DIRECTIONS ▸ Start at the top of the records and, please, print each line exactly through the line that contains "과거엔 자원의 빈약함으로", leaving out all pictures.

DATA SHOWN ▸
Start of Block
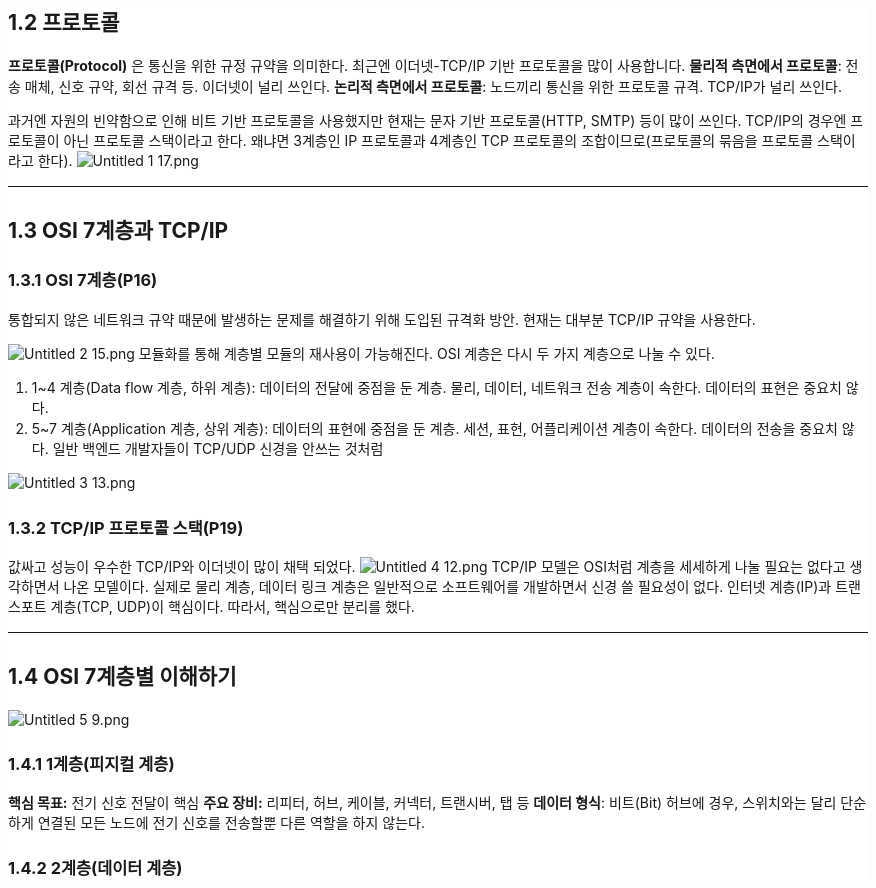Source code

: ## 1.2 프로토콜

**프로토콜(Protocol)** 은 통신을 위한 규정 규약을 의미한다. 최근엔 이더넷-TCP/IP 기반 프로토콜을 많이 사용합니다.
**물리적 측면에서 프로토콜**: 전송 매체, 신호 규약, 회선 규격 등. 이더넷이 널리 쓰인다.
**논리적 측면에서 프로토콜**: 노드끼리 통신을 위한 프로토콜 규격. TCP/IP가 널리 쓰인다.

과거엔 자원의 빈약함으로 인해 비트 기반 프로토콜을 사용했지만 현재는 문자 기반 프로토콜(HTTP, SMTP) 등이 많이 쓰인다.
TCP/IP의 경우엔 프로토콜이 아닌 프로토콜 스택이라고 한다. 왜냐면 3계층인 IP 프로토콜과 4계층인 TCP 프로토콜의 조합이므로(프로토콜의 묶음을 프로토콜 스택이라고 한다).
![Untitled 1 17.png](/img/user/image/Untitled%201%2017.png)

---
## **1.3 OSI 7계층과 TCP/IP**
### **1.3.1 OSI 7계층(P16)**
통합되지 않은 네트워크 규약 때문에 발생하는 문제를 해결하기 위해 도입된 규격화 방안.
현재는 대부분 TCP/IP 규약을 사용한다.

![Untitled 2 15.png](/img/user/image/Untitled%202%2015.png)
모듈화를 통해 계층별 모듈의 재사용이 가능해진다.
OSI 계층은 다시 두 가지 계층으로 나눌 수 있다.
1. 1~4 계층(Data flow 계층, 하위 계층): 데이터의 전달에 중점을 둔 계층. 물리, 데이터, 네트워크 전송 계층이 속한다. 데이터의 표현은 중요치 않다.
2. 5~7 계층(Application 계층, 상위 계층): 데이터의 표현에 중점을 둔 계층. 세션, 표현, 어플리케이션 계층이 속한다. 데이터의 전송을 중요치 않다. 일반 백엔드 개발자들이 TCP/UDP 신경을 안쓰는 것처럼

![Untitled 3 13.png](/img/user/image/Untitled%203%2013.png)
### **1.3.2 TCP/IP 프로토콜 스택(P19)**
값싸고 성능이 우수한 TCP/IP와 이더넷이 많이 채택 되었다.
![Untitled 4 12.png](/img/user/image/Untitled%204%2012.png)
TCP/IP 모델은 OSI처럼 계층을 세세하게 나눌 필요는 없다고 생각하면서 나온 모델이다.
실제로 물리 계층, 데이터 링크 계층은 일반적으로 소프트웨어를 개발하면서 신경 쓸 필요성이 없다. 인터넷 계층(IP)과 트랜스포트 계층(TCP, UDP)이 핵심이다. 따라서, 핵심으로만 분리를 했다.

---
## 1.4 OSI 7계층별 이해하기

![Untitled 5 9.png](/img/user/image/Untitled%205%209.png)

### **1.4.1 1계층(피지컬 계층)**

**핵심 목표:** 전기 신호 전달이 핵심
**주요 장비:** 리피터, 허브, 케이블, 커넥터, 트랜시버, 탭 등
**데이터 형식**: 비트(Bit)
허브에 경우, 스위치와는 달리 단순하게 연결된 모든 노드에 전기 신호를 전송할뿐 다른 역할을 하지 않는다.

### **1.4.2 2계층(데이터 계층)**
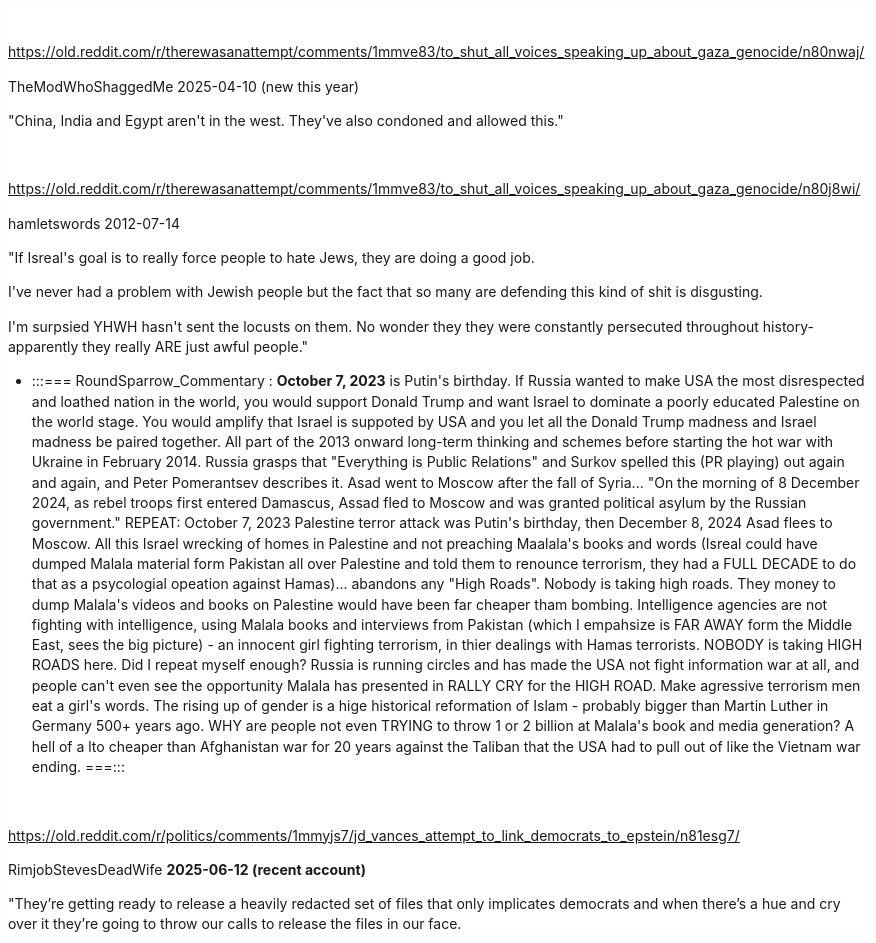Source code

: &nbsp;

https://old.reddit.com/r/therewasanattempt/comments/1mmve83/to_shut_all_voices_speaking_up_about_gaza_genocide/n80nwaj/

TheModWhoShaggedMe 2025-04-10 (new this year)

"China, India and Egypt aren't in the west. They've also condoned and allowed this."

&nbsp;

https://old.reddit.com/r/therewasanattempt/comments/1mmve83/to_shut_all_voices_speaking_up_about_gaza_genocide/n80j8wi/

hamletswords 2012-07-14

"If Isreal's goal is to really force people to hate Jews, they are doing a good job.

I've never had a problem with Jewish people but the fact that so many are defending this kind of shit is disgusting.

I'm surpsied YHWH hasn't sent the locusts on them. No wonder they they were constantly persecuted throughout history- apparently they really ARE just awful people."

* :::=== RoundSparrow_Commentary : **October 7, 2023** is Putin's birthday. If Russia wanted to make USA the most disrespected and loathed nation in the world, you would support Donald Trump and want Israel to dominate a poorly educated Palestine on the world stage. You would amplify that Israel is suppoted by USA and you let all the Donald Trump madness and Israel madness be paired together. All part of the 2013 onward long-term thinking and  schemes before starting the hot war with Ukraine in February 2014. Russia grasps that "Everything is Public Relations" and Surkov spelled this (PR playing) out again and again, and Peter Pomerantsev describes it. Asad went to Moscow after the fall of Syria... "On the morning of 8 December 2024, as rebel troops first entered Damascus, Assad fled to Moscow and was granted political asylum by the Russian government." REPEAT: October 7, 2023 Palestine terror attack was Putin's birthday, then December 8, 2024 Asad flees to Moscow. All this Israel wrecking of homes in Palestine and not preaching Maalala's books and words (Isreal could have dumped Malala material form Pakistan all over Palestine and told them to renounce terrorism, they had a FULL DECADE to do that as a psycologial opeation against Hamas)... abandons any "High Roads". Nobody is taking high roads. They money to dump Malala's videos and books on Palestine would have been far cheaper tham bombing. Intelligence agencies are not fighting with intelligence, using Malala books and interviews from Pakistan (which I empahsize is FAR AWAY form the Middle East, sees the big picture) - an innocent girl fighting terrorism, in thier dealings with Hamas terrorists. NOBODY is taking HIGH ROADS here. Did I repeat myself enough? Russia is running circles and has made the USA not fight information war at all, and people can't even see the opportunity Malala has presented in RALLY CRY for the HIGH ROAD. Make agressive terrorism men eat a girl's words. The rising up of gender is a hige historical reformation of Islam - probably bigger than Martin Luther in Germany 500+ years ago. WHY are people not even TRYING to throw 1 or 2 billion at Malala's book and media generation? A hell of a lto cheaper than Afghanistan war for 20 years against the Taliban that the USA had to pull out of like the Vietnam war ending. ===:::

&nbsp;

https://old.reddit.com/r/politics/comments/1mmyjs7/jd_vances_attempt_to_link_democrats_to_epstein/n81esg7/

RimjobStevesDeadWife **2025-06-12 (recent account)**

"They’re getting ready to release a heavily redacted set of files that only implicates democrats and when there’s a hue and cry over it they’re going to throw our calls to release the files in our face.

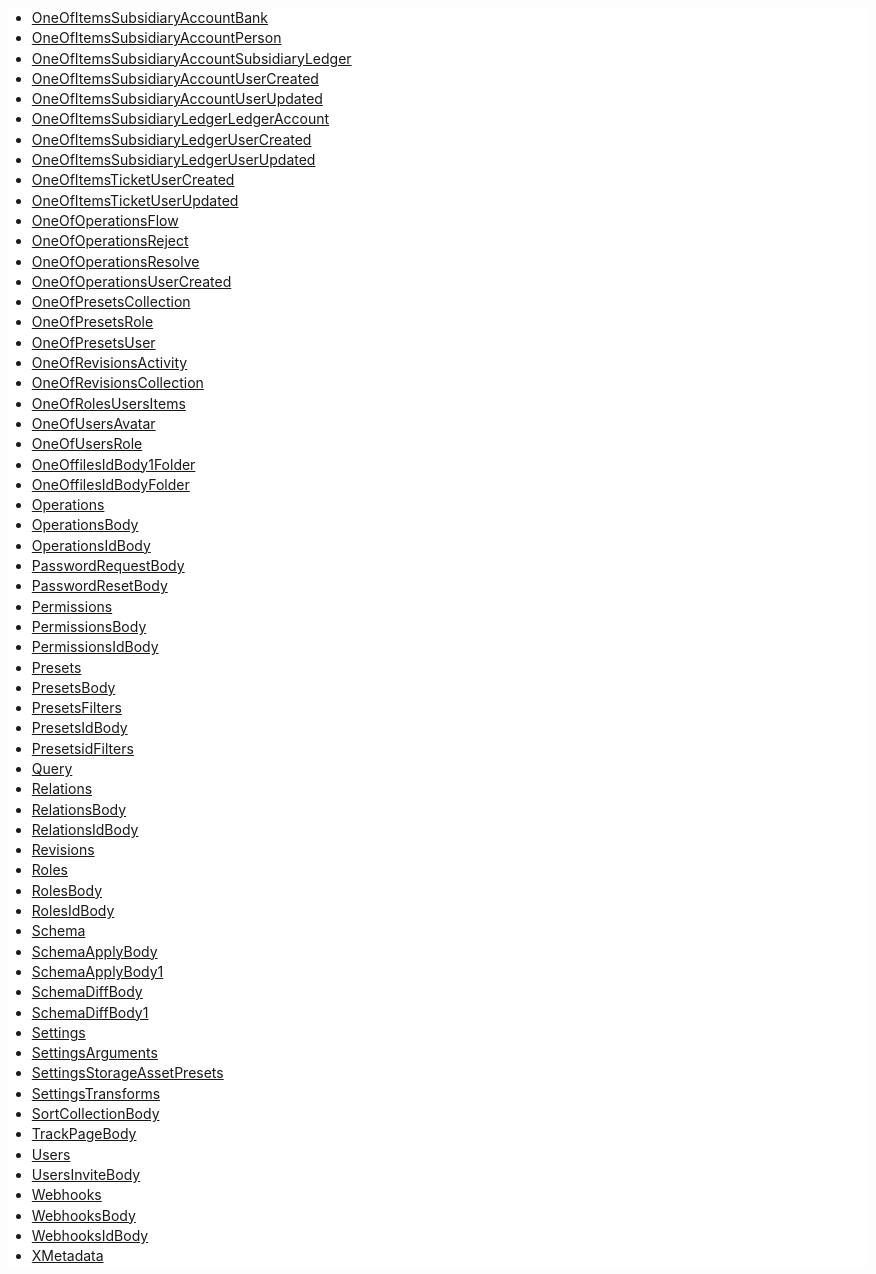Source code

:  - [OneOfItemsSubsidiaryAccountBank](docs/Model/OneOfItemsSubsidiaryAccountBank.md)
 - [OneOfItemsSubsidiaryAccountPerson](docs/Model/OneOfItemsSubsidiaryAccountPerson.md)
 - [OneOfItemsSubsidiaryAccountSubsidiaryLedger](docs/Model/OneOfItemsSubsidiaryAccountSubsidiaryLedger.md)
 - [OneOfItemsSubsidiaryAccountUserCreated](docs/Model/OneOfItemsSubsidiaryAccountUserCreated.md)
 - [OneOfItemsSubsidiaryAccountUserUpdated](docs/Model/OneOfItemsSubsidiaryAccountUserUpdated.md)
 - [OneOfItemsSubsidiaryLedgerLedgerAccount](docs/Model/OneOfItemsSubsidiaryLedgerLedgerAccount.md)
 - [OneOfItemsSubsidiaryLedgerUserCreated](docs/Model/OneOfItemsSubsidiaryLedgerUserCreated.md)
 - [OneOfItemsSubsidiaryLedgerUserUpdated](docs/Model/OneOfItemsSubsidiaryLedgerUserUpdated.md)
 - [OneOfItemsTicketUserCreated](docs/Model/OneOfItemsTicketUserCreated.md)
 - [OneOfItemsTicketUserUpdated](docs/Model/OneOfItemsTicketUserUpdated.md)
 - [OneOfOperationsFlow](docs/Model/OneOfOperationsFlow.md)
 - [OneOfOperationsReject](docs/Model/OneOfOperationsReject.md)
 - [OneOfOperationsResolve](docs/Model/OneOfOperationsResolve.md)
 - [OneOfOperationsUserCreated](docs/Model/OneOfOperationsUserCreated.md)
 - [OneOfPresetsCollection](docs/Model/OneOfPresetsCollection.md)
 - [OneOfPresetsRole](docs/Model/OneOfPresetsRole.md)
 - [OneOfPresetsUser](docs/Model/OneOfPresetsUser.md)
 - [OneOfRevisionsActivity](docs/Model/OneOfRevisionsActivity.md)
 - [OneOfRevisionsCollection](docs/Model/OneOfRevisionsCollection.md)
 - [OneOfRolesUsersItems](docs/Model/OneOfRolesUsersItems.md)
 - [OneOfUsersAvatar](docs/Model/OneOfUsersAvatar.md)
 - [OneOfUsersRole](docs/Model/OneOfUsersRole.md)
 - [OneOffilesIdBody1Folder](docs/Model/OneOffilesIdBody1Folder.md)
 - [OneOffilesIdBodyFolder](docs/Model/OneOffilesIdBodyFolder.md)
 - [Operations](docs/Model/Operations.md)
 - [OperationsBody](docs/Model/OperationsBody.md)
 - [OperationsIdBody](docs/Model/OperationsIdBody.md)
 - [PasswordRequestBody](docs/Model/PasswordRequestBody.md)
 - [PasswordResetBody](docs/Model/PasswordResetBody.md)
 - [Permissions](docs/Model/Permissions.md)
 - [PermissionsBody](docs/Model/PermissionsBody.md)
 - [PermissionsIdBody](docs/Model/PermissionsIdBody.md)
 - [Presets](docs/Model/Presets.md)
 - [PresetsBody](docs/Model/PresetsBody.md)
 - [PresetsFilters](docs/Model/PresetsFilters.md)
 - [PresetsIdBody](docs/Model/PresetsIdBody.md)
 - [PresetsidFilters](docs/Model/PresetsidFilters.md)
 - [Query](docs/Model/Query.md)
 - [Relations](docs/Model/Relations.md)
 - [RelationsBody](docs/Model/RelationsBody.md)
 - [RelationsIdBody](docs/Model/RelationsIdBody.md)
 - [Revisions](docs/Model/Revisions.md)
 - [Roles](docs/Model/Roles.md)
 - [RolesBody](docs/Model/RolesBody.md)
 - [RolesIdBody](docs/Model/RolesIdBody.md)
 - [Schema](docs/Model/Schema.md)
 - [SchemaApplyBody](docs/Model/SchemaApplyBody.md)
 - [SchemaApplyBody1](docs/Model/SchemaApplyBody1.md)
 - [SchemaDiffBody](docs/Model/SchemaDiffBody.md)
 - [SchemaDiffBody1](docs/Model/SchemaDiffBody1.md)
 - [Settings](docs/Model/Settings.md)
 - [SettingsArguments](docs/Model/SettingsArguments.md)
 - [SettingsStorageAssetPresets](docs/Model/SettingsStorageAssetPresets.md)
 - [SettingsTransforms](docs/Model/SettingsTransforms.md)
 - [SortCollectionBody](docs/Model/SortCollectionBody.md)
 - [TrackPageBody](docs/Model/TrackPageBody.md)
 - [Users](docs/Model/Users.md)
 - [UsersInviteBody](docs/Model/UsersInviteBody.md)
 - [Webhooks](docs/Model/Webhooks.md)
 - [WebhooksBody](docs/Model/WebhooksBody.md)
 - [WebhooksIdBody](docs/Model/WebhooksIdBody.md)
 - [XMetadata](docs/Model/XMetadata.md)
End of Block
ANSWER BOX ▸
Source code

: ## 1.2 프로토콜

**프로토콜(Protocol)** 은 통신을 위한 규정 규약을 의미한다. 최근엔 이더넷-TCP/IP 기반 프로토콜을 많이 사용합니다.
**물리적 측면에서 프로토콜**: 전송 매체, 신호 규약, 회선 규격 등. 이더넷이 널리 쓰인다.
**논리적 측면에서 프로토콜**: 노드끼리 통신을 위한 프로토콜 규격. TCP/IP가 널리 쓰인다.

과거엔 자원의 빈약함으로 인해 비트 기반 프로토콜을 사용했지만 현재는 문자 기반 프로토콜(HTTP, SMTP) 등이 많이 쓰인다.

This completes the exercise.